Os termos “esquerda e direita” passaram a definir o combate político e é conhecendo a evolução desses termos desde a Revolução Francesa que ganhamos uma melhor noção das lutas que chegaram aos dias de hoje.

Em anos recentes, começámos a observar um novo fenómeno a emergir no panorama político português, que sempre se caracterizou pela divisão clássica entre esquerda, direita e o seu centro inevitável.

O fenómeno de protagonistas e partidos políticos que escolhem, deliberadamente, não se posicionar em qualquer lado do espetro político. E assim decidem porque eles próprios não conseguem fazer essa definição sem causar rutura entre os seus membros, ou porque se trata de uma forma estratégica de se poderem mover ao sabor do vento, consoante as circunstâncias, mantendo-se ancorados em causas.

O PAN tem sido o exemplo mais paradigmático e mediático desta recente indefinição ideológica que se deixa caracterizar por uma salada russa de causas, mas estão longe de ser os únicos a navegar dessa forma nas águas da política portuguesa.
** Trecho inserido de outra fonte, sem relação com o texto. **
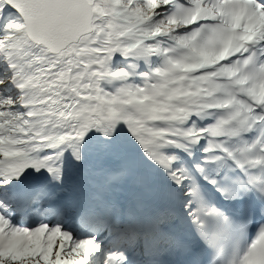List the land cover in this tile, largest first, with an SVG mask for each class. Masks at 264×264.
Instances as JSON below:
<instances>
[{
	"label": "snow or ice",
	"instance_id": "1",
	"mask_svg": "<svg viewBox=\"0 0 264 264\" xmlns=\"http://www.w3.org/2000/svg\"><path fill=\"white\" fill-rule=\"evenodd\" d=\"M0 264H264V0H0Z\"/></svg>",
	"mask_w": 264,
	"mask_h": 264
}]
</instances>
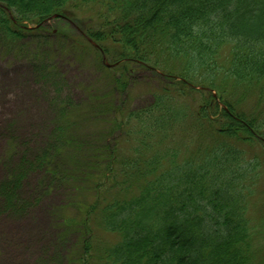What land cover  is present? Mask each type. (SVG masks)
<instances>
[{
    "label": "trees",
    "instance_id": "obj_1",
    "mask_svg": "<svg viewBox=\"0 0 264 264\" xmlns=\"http://www.w3.org/2000/svg\"><path fill=\"white\" fill-rule=\"evenodd\" d=\"M69 7L96 15L71 44L111 65L118 92L134 67L165 82L146 107L111 106L108 128L119 135L88 154L58 127L63 149L52 146L43 164L65 147L87 164L66 221L91 237L87 222L99 216L116 236L110 264H264L252 257L253 209L264 202L263 190L252 199L264 168V0H0V33L38 35ZM18 173L0 183L4 211L18 201ZM92 258L87 243L76 262Z\"/></svg>",
    "mask_w": 264,
    "mask_h": 264
},
{
    "label": "rangeland",
    "instance_id": "obj_2",
    "mask_svg": "<svg viewBox=\"0 0 264 264\" xmlns=\"http://www.w3.org/2000/svg\"><path fill=\"white\" fill-rule=\"evenodd\" d=\"M66 13L67 18L46 20L38 35L16 41L0 33V183L9 172L25 170L17 203L10 211L0 208V264H70L73 258L81 264L76 259L87 243L90 264H110L105 252L116 236L106 232L99 216L87 222L91 237L82 226L66 221L83 192L86 161L68 153L70 147L50 163L43 164L42 158H51L52 146L63 149L58 127L65 125L70 137L85 143L87 154L93 143L107 144L119 135L108 128L111 106L146 107L165 82L156 69L134 67L125 93L118 92L115 76L104 69L108 62L99 60L85 42L80 49L71 44L73 37L96 27V15L71 7ZM65 112L72 116L63 124ZM128 151L129 144L120 146L121 153ZM256 185L252 199L264 191V168ZM252 224L258 232L252 257L259 261L264 258V238L259 237L264 234V202L253 209Z\"/></svg>",
    "mask_w": 264,
    "mask_h": 264
}]
</instances>
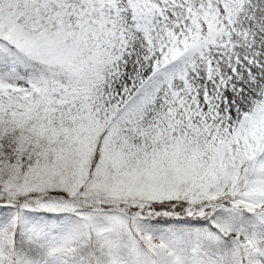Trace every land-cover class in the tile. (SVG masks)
I'll return each instance as SVG.
<instances>
[{
  "label": "snow or ice",
  "instance_id": "6c2138e0",
  "mask_svg": "<svg viewBox=\"0 0 264 264\" xmlns=\"http://www.w3.org/2000/svg\"><path fill=\"white\" fill-rule=\"evenodd\" d=\"M0 264H264V0H0Z\"/></svg>",
  "mask_w": 264,
  "mask_h": 264
}]
</instances>
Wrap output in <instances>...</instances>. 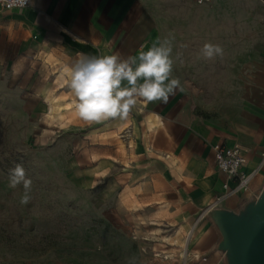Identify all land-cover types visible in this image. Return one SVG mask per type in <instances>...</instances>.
<instances>
[{"label": "crops", "instance_id": "1", "mask_svg": "<svg viewBox=\"0 0 264 264\" xmlns=\"http://www.w3.org/2000/svg\"><path fill=\"white\" fill-rule=\"evenodd\" d=\"M0 11V34L18 54L32 53L52 82L81 55L128 58L171 41V78L183 90L166 104L138 101L124 120L87 124L75 113L62 128L77 141L69 161L92 182L111 175L109 184L130 190L140 210L191 231L186 264H228L214 211L245 213L264 190V0H31ZM205 43L223 55L202 58ZM214 144H238L251 174L218 201L228 179Z\"/></svg>", "mask_w": 264, "mask_h": 264}, {"label": "rangeland", "instance_id": "2", "mask_svg": "<svg viewBox=\"0 0 264 264\" xmlns=\"http://www.w3.org/2000/svg\"><path fill=\"white\" fill-rule=\"evenodd\" d=\"M40 67L0 34V264H186L192 234L140 210L111 175L80 176L69 161L77 141L62 129L75 116L65 104L74 96L64 77L52 82ZM16 164L32 180L27 205L23 186H9Z\"/></svg>", "mask_w": 264, "mask_h": 264}, {"label": "clouds", "instance_id": "3", "mask_svg": "<svg viewBox=\"0 0 264 264\" xmlns=\"http://www.w3.org/2000/svg\"><path fill=\"white\" fill-rule=\"evenodd\" d=\"M19 3L23 7L28 0H19ZM171 52V41L164 39L134 57L81 55L62 73L75 97L73 107L77 117L87 124L124 120L138 101L166 104L178 89L183 90L180 80L171 78ZM200 55L211 60L222 56L223 49L218 44L205 43ZM19 185L24 189L20 203L27 205L31 200L32 180L24 167L16 164L10 170L9 186L15 189Z\"/></svg>", "mask_w": 264, "mask_h": 264}, {"label": "water", "instance_id": "4", "mask_svg": "<svg viewBox=\"0 0 264 264\" xmlns=\"http://www.w3.org/2000/svg\"><path fill=\"white\" fill-rule=\"evenodd\" d=\"M228 264H264V190L245 213L215 210Z\"/></svg>", "mask_w": 264, "mask_h": 264}, {"label": "built area", "instance_id": "5", "mask_svg": "<svg viewBox=\"0 0 264 264\" xmlns=\"http://www.w3.org/2000/svg\"><path fill=\"white\" fill-rule=\"evenodd\" d=\"M196 4H202L209 2L211 0H192ZM31 3V0H28V4L23 6L26 7ZM0 8L4 10H11L16 8H22L20 6L19 0H0ZM121 138H126L125 132L121 135ZM128 145V143H126ZM214 151L215 164L219 171L223 172L228 181H225L222 184L223 191L220 194H217L214 199L215 201L220 200L223 196L234 193L238 190L244 188L250 178V173L244 172L241 167L245 162L244 154L238 144L232 146H225L223 144H214L212 146ZM264 157V156H263ZM189 236L191 231L187 233Z\"/></svg>", "mask_w": 264, "mask_h": 264}, {"label": "bare ground", "instance_id": "6", "mask_svg": "<svg viewBox=\"0 0 264 264\" xmlns=\"http://www.w3.org/2000/svg\"><path fill=\"white\" fill-rule=\"evenodd\" d=\"M174 241L177 242V243H180L181 242V239L176 238V239H174Z\"/></svg>", "mask_w": 264, "mask_h": 264}]
</instances>
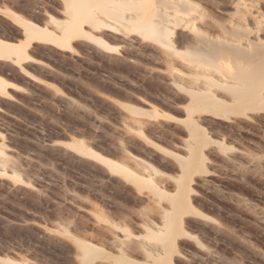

Falamos de ativistas ou militantes que se assumem como progressistas, ou ambientalistas, ou ecologistas, recusando associar esse progresso e consciência à esquerda, mesmo quando essa associação lhe pertence por direito histórico. Esta parece ser até uma tendência crescente entre novos movimentos e partidos onde a palavra “esquerda” se tornou tabu.

O posicionamento ideológico de qualquer ator político não é inconsequente nem de menor importância. O combate político que se esboçou no pós-guerra não será o mesmo de hoje, volvidas duas décadas do séc. XXI; o nosso tempo está ameaçado por desigualdades sociais crescentes e alterações climáticas que impõem a necessidade urgente de uma transição energética.

Dir-me-ão que a esquerda e a direita apenas contribuem para uma maior polarização na discussão desses temas, mas a verdade é que esquerda e direita sabem qual o ideário que constitui a sua base e a forma como pretendem atingir os seus objetivos. E se cada vez mais atores políticos se renderem a uma indefinição ideológica, é o próprio sistema político que acaba por sair fragilizado.

Num tempo em que as narrativas criadas são importantes para que o eleitorado forme as suas perceções, e numa altura em que uma das forças políticas portuguesas em maior crescimento é assumidamente antidemocrática, não basta traçar as linhas na fronteira do que é ou não democrático. Uma estrutura política sólida que se preze tem de saber definir-se para o futuro, sem procurar apenas ganhos imediatos.

Com a iminência das eleições legislativas antecipadas, e a necessidade de cada interveniente apresentar um programa eleitoral aos cidadãos, teremos nas próximas semanas uma ideia de como cada protagonista se irá posicionar perante a urgência dos nossos tempos. E se não virem escrito “nem esquerda, nem direita” em lado nenhum, pensem em como é que isso poderá beneficiar o nosso sistema a médio e longo prazo.